Award Winning Blog

Saturday, October 30, 2021

Refuting the “Laws” of Economics . . . One at a Time

            The Covid-supply chain debacle, and the short-term thinking that has created shortages of nearly everything, except for exculpatory excuses.  This “perfect storm” offers daily reminders that knucklehead behavior does not trigger punishment, despite the laws regularly treated as irrefutable in the economics courses I took.  Here are a few laws rendered inoperative just now.

Ridiculous, Knucklehead Decisions Generate Measurable Harm to Company Profit and Employee Career Trajectory

            Simply put, I cannot catch a break in this economy.  I live near State College, Pennsylvania “centrally located in the middle of nowhere.”  Under the best conditions, the supply chain to edge towns sometimes breaks down.  But with Covid as an excuse, empty shelves have increased and car rental companies cannot honor their “reservations.”  No one gets punished in the marketplace, or suffers from a poor performance evaluation.  In many instances, the lowest priced options have evaporated, but a higher priced, possibly higher margin alternative is available.  Better pick up two or more, just like the mindset of consumers in the former Soviet Union.

Right Now is a Great Time to Make Shoplifting Harder Even if It Adds 20 Minutes for Customers to Checkout          

            The local Walmart recently reduced by about 50% the number of self-checkout terminals.  The installation of three large television screens makes me think some genius senior manager thought greater surveillance by cameras and employees will cut product shrinkage.  I am sure the manager expects to receive a bonus for saving the company millions.
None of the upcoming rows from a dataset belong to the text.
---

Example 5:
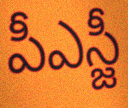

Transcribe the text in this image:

పీఎస్జీ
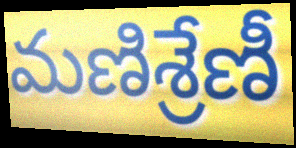
మణిశ్రేణీ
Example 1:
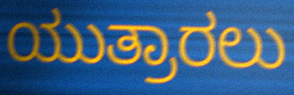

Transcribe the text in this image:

ಯುತ್ರಾರಲು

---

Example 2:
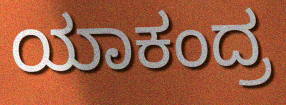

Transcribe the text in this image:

ಯಾಕಂದ್ರ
            Maybe not.  The time it took me to check out and pay increased by 20 minutes and the thought crossed my mind that I should abandon my cart and leave.  Walmart loses a sale and an over worked employee has to restock the shelves with my now abandoned products.  Additionally, the possibility exists that significant numbers of Walmart customers will vote with their feet and shop somewhere else, like the Aldi that just opened nearby.

            The economic rules, that consumer behavior and revenue streams matter, seem to have evaporated.  There is a great likelihood that no one at Walmart will detect the problem, or remedy it if identified.  The shoplifting obsessed executive will not suffer for having been “pennywise and pound foolish.” 
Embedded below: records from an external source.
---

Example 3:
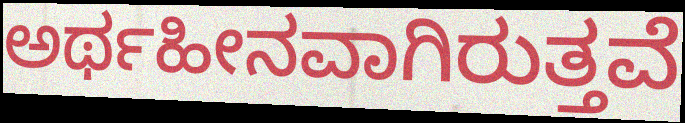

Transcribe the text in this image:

ಅರ್ಥಹೀನವಾಗಿರುತ್ತವೆ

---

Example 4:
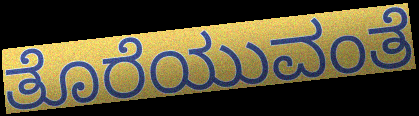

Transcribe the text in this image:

ತೊರೆಯುವಂತೆ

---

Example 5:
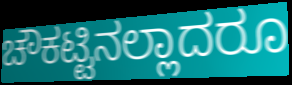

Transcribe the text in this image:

ಚೌಕಟ್ಟಿನಲ್ಲಾದರೂ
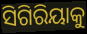
ସିଗିରିୟାକୁ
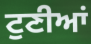
ਟੁਣੀਆਂ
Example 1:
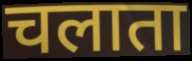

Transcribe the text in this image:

चलाता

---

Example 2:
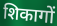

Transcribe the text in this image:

शिकागों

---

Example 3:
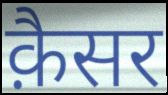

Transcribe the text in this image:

क़ैसर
What impact would any group of boycotting consumers have against Walmart, or for that matter any of the legacy or low cost airlines that make every effort to goose revenues by reducing the value proposition of service?  Is Southwest Airlines going to suffer in the marketplace by failing to calibrate employee availability vis a vis upside incentives to restore service schedules to their pre-pandemic levels?  Will Enterprise stop overbooking reservations, because a significant number of bookings cannot be honored?

The customer may not always be right, but are we as expendable as it seems right now?